I just wondered how one would modify the code to do the multiple-source variant of this. I.e. following this paper: https://arxiv.org/abs/1705.09684. It isn't clearly explained how the batches are constructed with multiple source domains.

anamaqueda commented 5 years ago

@michetonu I have followed the same strategy as you regarding the network architecture: one model with two outputs.

Regarding the loss function steps, Keras works with multi-output models, and I think the loss functions are just additive. Correct me if I'm wrong, but I think I can just create one model (it seems to work). The way I'm doing it is I'm feeding both distributions as input, but setting the target samples' loss weights to zero in the classifier, so that they don't get considered in the backprop update, while removing the need to alternate inputs. I'll happily share my code once I'm sure it works properly :)
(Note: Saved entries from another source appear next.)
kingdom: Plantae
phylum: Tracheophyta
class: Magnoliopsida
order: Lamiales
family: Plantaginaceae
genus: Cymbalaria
Since I am working with the fit_generator function, I have implemented the following custom loss instead of using sample weights:

def custom_categorical_crossentropy(y_true, y_pred):
    source_true = y_true[:FLAGS.batch_size]
    source_pred = y_pred[:FLAGS.batch_size]
    loss = K.categorical_crossentropy(source_true, source_pred)
    return K.mean(loss)

That makes sense to me because I create mini-batches manually alternating 50-50 source and target samples. However, I am not getting domain adaptation, even if I change hyperparameters. That's why I wonder if this custom loss implementation is correct.

I'd really appreciate any help. Thanks!

michetonu commented 5 years ago

@amn-gti-upm Sorry for the late reply! How are you using this loss? This makes sense to me as the loss for the classifier part of the network, but you also need to sum the inverted loss of the domain classifier. Are you doing that? If so, can you share the code?

anamaqueda commented 5 years ago

@michetonu As I pointed out in my previous comment, I used one model with two outputs: the label predictor (LP) and the domain classifier (DC). I used the custom_categorical_crossentropy loss for the former, and binary cross-entropy loss for the latter, like this:

model.compile(loss=[custom_categorical_crossentropy, 'binary_crossentropy'],
                  optimizer=SGD(momentum=0.9))

These two losses are additive. In order to maximize the domain classifier loss, i.e. the binary cross-entropy, I used your Gradient Reversal Layer (GRL) implementation. I finally got domain adaptation with this implementation, but fixing the lambda parameter at 1.